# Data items
* Start *
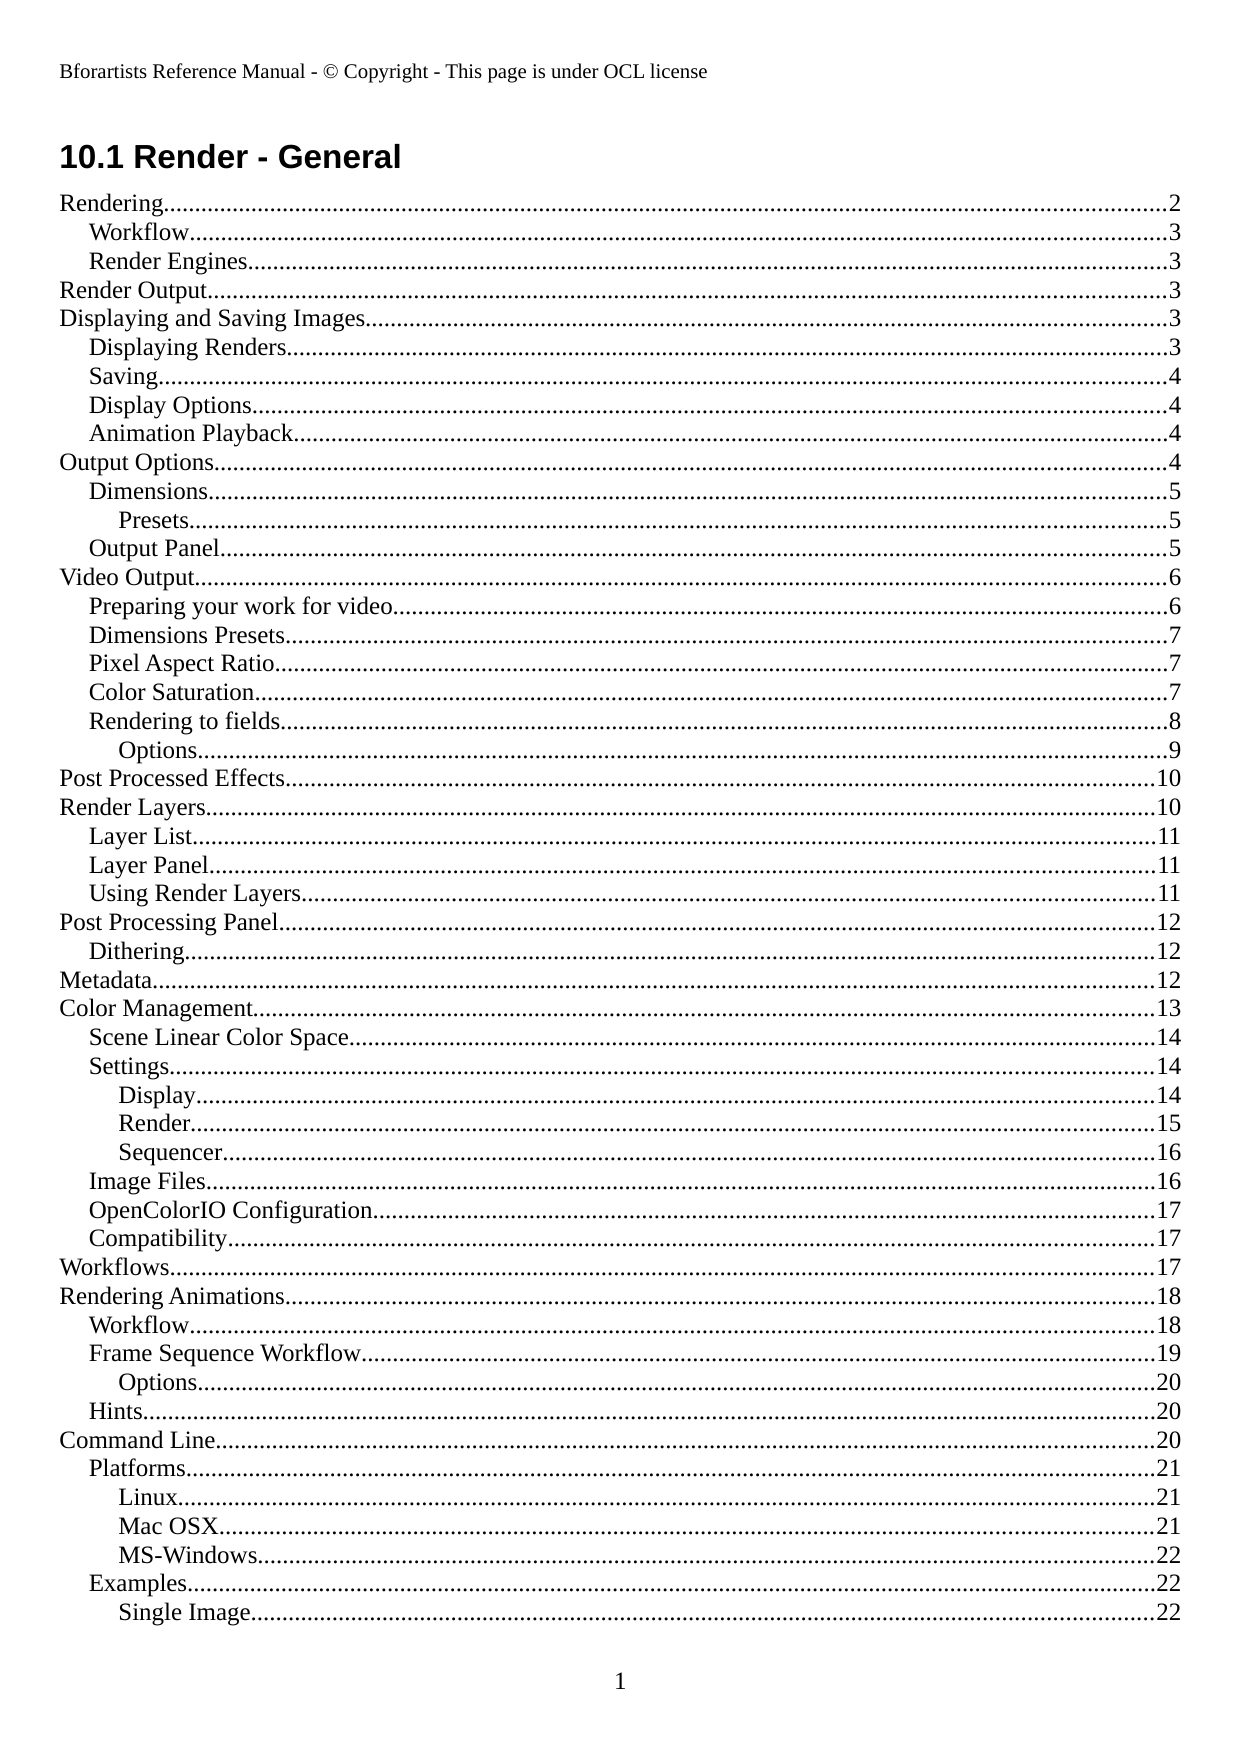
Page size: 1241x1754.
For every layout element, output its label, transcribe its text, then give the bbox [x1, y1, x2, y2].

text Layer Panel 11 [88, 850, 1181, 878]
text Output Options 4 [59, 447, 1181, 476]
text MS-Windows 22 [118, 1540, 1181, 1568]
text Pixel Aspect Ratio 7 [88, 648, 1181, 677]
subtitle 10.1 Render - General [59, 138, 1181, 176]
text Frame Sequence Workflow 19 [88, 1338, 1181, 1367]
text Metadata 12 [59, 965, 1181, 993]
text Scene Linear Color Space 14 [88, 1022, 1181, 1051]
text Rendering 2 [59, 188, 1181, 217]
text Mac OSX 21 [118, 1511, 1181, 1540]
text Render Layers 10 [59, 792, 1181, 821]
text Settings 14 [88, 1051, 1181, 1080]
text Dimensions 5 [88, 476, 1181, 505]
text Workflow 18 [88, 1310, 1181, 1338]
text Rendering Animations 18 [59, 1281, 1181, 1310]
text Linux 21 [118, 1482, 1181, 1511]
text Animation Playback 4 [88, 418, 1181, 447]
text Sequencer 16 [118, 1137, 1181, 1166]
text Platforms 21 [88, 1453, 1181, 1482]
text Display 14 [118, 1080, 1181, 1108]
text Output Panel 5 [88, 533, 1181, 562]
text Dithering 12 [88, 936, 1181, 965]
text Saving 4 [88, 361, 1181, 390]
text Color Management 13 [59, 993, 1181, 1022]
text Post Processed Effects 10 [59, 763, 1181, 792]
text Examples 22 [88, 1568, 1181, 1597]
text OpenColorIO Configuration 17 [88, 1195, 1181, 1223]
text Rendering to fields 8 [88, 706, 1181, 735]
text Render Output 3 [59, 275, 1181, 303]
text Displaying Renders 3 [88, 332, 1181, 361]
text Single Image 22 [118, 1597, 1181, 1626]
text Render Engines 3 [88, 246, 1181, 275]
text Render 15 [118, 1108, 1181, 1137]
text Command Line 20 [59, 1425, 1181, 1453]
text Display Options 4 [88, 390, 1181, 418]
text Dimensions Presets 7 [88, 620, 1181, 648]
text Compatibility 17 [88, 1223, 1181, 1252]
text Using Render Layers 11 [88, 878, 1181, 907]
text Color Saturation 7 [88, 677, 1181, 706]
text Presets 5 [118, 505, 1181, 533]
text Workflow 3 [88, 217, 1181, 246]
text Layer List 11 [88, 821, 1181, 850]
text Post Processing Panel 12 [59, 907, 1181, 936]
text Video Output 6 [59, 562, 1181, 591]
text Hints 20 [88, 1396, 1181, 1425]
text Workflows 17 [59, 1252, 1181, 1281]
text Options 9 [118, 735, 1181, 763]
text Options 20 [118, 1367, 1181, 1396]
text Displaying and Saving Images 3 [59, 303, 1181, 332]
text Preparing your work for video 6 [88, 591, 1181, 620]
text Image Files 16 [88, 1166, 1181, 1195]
* End *
# Required task
Could you edit the listing above by replacing every "Options" with "Choices", keeping everything else the same and leaving out the picture?

# Correct output
Page size: 1241x1754.
For every layout element, output its label, transcribe its text, then give the bbox [x1, y1, x2, y2].

text Layer Panel 11 [88, 850, 1181, 878]
text Output Choices 4 [59, 447, 1181, 476]
text MS-Windows 22 [118, 1540, 1181, 1568]
text Pixel Aspect Ratio 7 [88, 648, 1181, 677]
subtitle 10.1 Render - General [59, 138, 1181, 176]
text Frame Sequence Workflow 19 [88, 1338, 1181, 1367]
text Metadata 12 [59, 965, 1181, 993]
text Scene Linear Color Space 14 [88, 1022, 1181, 1051]
text Rendering 2 [59, 188, 1181, 217]
text Mac OSX 21 [118, 1511, 1181, 1540]
text Render Layers 10 [59, 792, 1181, 821]
text Settings 14 [88, 1051, 1181, 1080]
text Dimensions 5 [88, 476, 1181, 505]
text Workflow 18 [88, 1310, 1181, 1338]
text Rendering Animations 18 [59, 1281, 1181, 1310]
text Linux 21 [118, 1482, 1181, 1511]
text Animation Playback 4 [88, 418, 1181, 447]
text Sequencer 16 [118, 1137, 1181, 1166]
text Platforms 21 [88, 1453, 1181, 1482]
text Display 14 [118, 1080, 1181, 1108]
text Output Panel 5 [88, 533, 1181, 562]
text Dithering 12 [88, 936, 1181, 965]
text Saving 4 [88, 361, 1181, 390]
text Color Management 13 [59, 993, 1181, 1022]
text Post Processed Effects 10 [59, 763, 1181, 792]
text Examples 22 [88, 1568, 1181, 1597]
text OpenColorIO Configuration 17 [88, 1195, 1181, 1223]
text Rendering to fields 8 [88, 706, 1181, 735]
text Render Output 3 [59, 275, 1181, 303]
text Displaying Renders 3 [88, 332, 1181, 361]
text Single Image 22 [118, 1597, 1181, 1626]
text Render Engines 3 [88, 246, 1181, 275]
text Render 15 [118, 1108, 1181, 1137]
text Command Line 20 [59, 1425, 1181, 1453]
text Display Choices 4 [88, 390, 1181, 418]
text Dimensions Presets 7 [88, 620, 1181, 648]
text Compatibility 17 [88, 1223, 1181, 1252]
text Using Render Layers 11 [88, 878, 1181, 907]
text Color Saturation 7 [88, 677, 1181, 706]
text Presets 5 [118, 505, 1181, 533]
text Workflow 3 [88, 217, 1181, 246]
text Layer List 11 [88, 821, 1181, 850]
text Post Processing Panel 12 [59, 907, 1181, 936]
text Video Output 6 [59, 562, 1181, 591]
text Hints 20 [88, 1396, 1181, 1425]
text Workflows 17 [59, 1252, 1181, 1281]
text Choices 9 [118, 735, 1181, 763]
text Choices 20 [118, 1367, 1181, 1396]
text Displaying and Saving Images 3 [59, 303, 1181, 332]
text Preparing your work for video 6 [88, 591, 1181, 620]
text Image Files 16 [88, 1166, 1181, 1195]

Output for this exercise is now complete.